397 諜報員本部③/7階
「それに僕は、ジンに化けられていたことで、顔がわれている。いきなりこんなところに現れれば、お相手さん達は、きっと、ビックリするはずだ」
「な、なるほど」
「逆に、都合がいいはずだよ。完全に、僕に意識を向けさせることができると思う」
「……」
どんどん、3階の廊下を進んでゆく。
「……それにしても、マジで人、いないな」
ラクトが言うと、マナトはうなずいた。
「確かにそうだね。おそらく、連日の騒動で、出払っている諜報員が、多いんじゃないかな」
「あぁ、そういうことか」
「……あっ」
「あったな」
進んでいくと、また、上へと続く階段が見えてきた。
「さっきと同じで、僕が先行するよ」
「おう」
マナトが階段の折り返しの地点まで素早く上ってゆく。そして、ラクトへ合図。ラクトもマナトに続く。
そうして、4階、5階、6階……、7階へと繋がる階段を、上り始めたときだった。
「!」
マナトの足が止まった。
「……この上だ。諜報部隊がいる」
霞む声でラクトに言った。
「いよいよか……!」
「さっき言ったとおり、僕が道をつくるから」
「おい、マナト、本当にいいのか?一人で全員を相手にするって……」
「別に戦うわけじゃない。僕はあくまで
マナトが微笑む。
「つまり、僕は、逆にジンという言い訳がつくんだ。かなり危ないことやってるけど、捕まりさえしなければ、この潜入自体、ジンの仕業として、片付けることができる」
「……」
……そこまで考えてたのか。
ラクトは思った。
「……マナト、お前やっぱすげえよ」
「えっ?」
「普段と違って、こういった切羽詰まった時とかに、驚くほど、度胸あるよな、お前って。おまけに、そんな時に限って、恐ろしいほどに冷静で、したたかに分析してるよな」
「……そうかな?」
7階へ。
マナトが上りきると、その先へと繋がる通路の角で立ち止まり、ラクトに上がって来るように合図した。
そっと、通路の角から、7階を眺め見る。
そこは、これまでの階の、廊下の両側に部屋がたくさんというつくりではなく、広間となっていた。
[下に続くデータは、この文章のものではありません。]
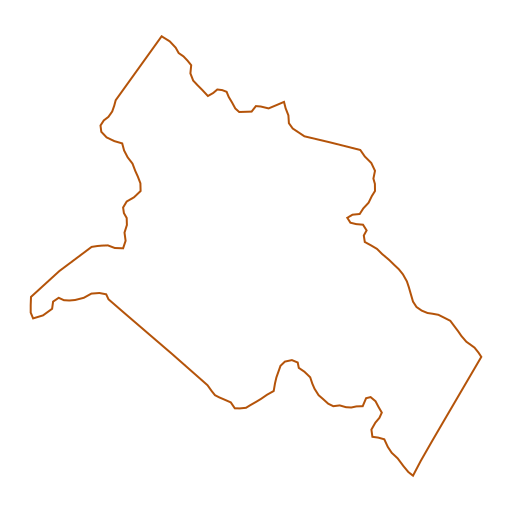 outline of Tubarão, Santa Catarina, Brazil
{"feature_id": "56859067B23509848673749", "entity_name": "Tubarão", "entity_type": "district", "adm_level": 2, "iso_a3": "BRA", "parent_name": "Brazil", "parent_adm1": "Santa Catarina", "projection": "robinson", "projection_center": [-49.037, -28.479], "detail": "fine", "context": "isolated", "style": "outline", "palette": "amber", "viewbox_px": 512, "rotation_deg": 0, "n_neighbors": 0, "source": "geoboundaries", "source_scale": "gbopen_adm2", "svg_char_len": 2289}
<svg xmlns="http://www.w3.org/2000/svg" viewBox="0 0 512 512"><path d="M360.3,150.0L330.6,142.5L304.4,136.3L292.7,128.5L288.9,123.2L288.4,115.4L285.6,108.2L284.0,101.9L277.0,104.9L268.6,108.4L260.7,106.5L255.9,106.1L251.6,111.6L239.2,112.0L235.3,108.5L232.1,102.6L228.7,96.9L226.6,91.8L222.2,90.1L217.3,89.5L213.2,93.0L207.9,96.0L202.3,90.0L197.5,85.2L193.2,80.6L190.4,73.4L191.2,65.2L187.5,60.6L183.5,56.4L178.7,53.1L175.7,47.7L169.8,41.4L161.6,36.3L115.7,100.2L114.2,105.8L112.2,111.5L108.4,116.9L103.8,120.4L100.5,125.5L101.3,131.8L106.6,137.4L114.3,141.1L122.2,143.4L124.1,150.5L127.7,157.4L132.5,163.6L135.3,171.0L137.8,176.5L140.4,183.3L140.6,191.0L134.0,197.3L126.7,201.5L123.1,207.5L123.9,213.1L126.7,218.0L126.9,225.0L124.5,232.6L125.6,240.8L123.1,248.3L114.8,248.0L107.9,245.4L102.1,245.6L97.5,246.0L91.6,246.9L59.4,271.0L31.0,296.9L30.7,305.2L30.7,312.6L33.1,318.4L43.0,315.4L52.1,308.8L53.1,301.6L58.7,297.8L63.9,300.2L69.4,300.5L75.1,300.0L83.8,297.8L91.4,293.6L99.4,293.0L106.2,294.3L108.5,299.3L122.7,311.6L149.0,334.2L166.6,349.3L170.6,352.7L207.5,385.2L211.7,391.1L215.0,395.2L219.3,397.4L224.2,399.5L230.8,402.4L234.8,408.3L239.9,408.4L246.0,407.8L250.4,405.1L256.2,401.8L261.0,398.9L267.1,394.7L273.7,391.0L275.0,383.4L276.4,377.4L280.5,365.8L284.9,361.6L291.9,360.1L297.7,362.5L298.8,367.9L304.4,371.7L310.2,377.3L312.3,383.6L314.5,388.7L318.6,395.2L322.9,398.9L328.2,403.7L333.3,406.2L339.7,405.4L346.0,407.2L351.3,407.5L356.4,406.4L362.7,406.2L366.1,398.2L370.6,397.1L375.5,401.2L378.5,406.9L381.8,412.6L379.4,417.9L375.4,422.6L371.4,429.6L372.4,436.8L378.2,437.6L384.3,439.3L387.8,446.9L391.7,452.8L397.7,458.4L403.5,466.2L408.4,472.1L413.0,475.7L420.8,460.8L432.2,440.9L445.2,418.6L481.3,356.9L478.5,352.6L474.5,347.6L466.3,341.7L461.4,336.0L458.1,331.2L454.1,325.9L450.3,320.8L444.2,317.7L438.4,314.8L432.3,313.7L427.5,313.0L421.7,310.6L416.5,307.0L413.0,301.6L410.5,293.0L408.9,287.4L406.9,281.4L402.9,274.3L398.8,269.2L394.0,264.7L389.1,259.9L382.1,254.0L377.0,248.9L370.9,245.3L364.8,242.0L363.8,235.5L366.6,230.4L363.0,224.7L356.1,224.1L350.4,222.7L347.3,217.8L352.5,214.7L359.7,214.0L363.3,208.4L368.6,202.7L371.8,196.1L375.0,191.0L374.9,183.9L373.4,178.6L375.0,170.8L371.3,163.0L364.8,156.5L360.3,150.0Z" fill="none" stroke="#b45309" stroke-width="2"/></svg>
いくつか彫刻が置かれている。また、壁には、数点の絵画。
その芸術品の前にマナ石のランプが置かれていて、それを照らすとともに、広間の明かりにもなっていた。
下の階より、幾分か明るい。
また、自分達が上ってきた階段以外からも、道は続いているようでここと同じような通路が、広間の四方に見受けられる。
そして、広間の真ん中に、らせん階段がある。おそらく、最上階へと続いているのだろう。
「!」
そのらせん階段の下に、黒いマント姿の集団……諜報部隊がいた。
「あのらせん階段の先だね」
「そういうことだよな」
「ラクトは、ここに」
「ああ……」
「あとは頼んだよ。ウテナは、君が救い出すんだ……!」
――タッ!
言うや否や、マナトが広間に飛び出した。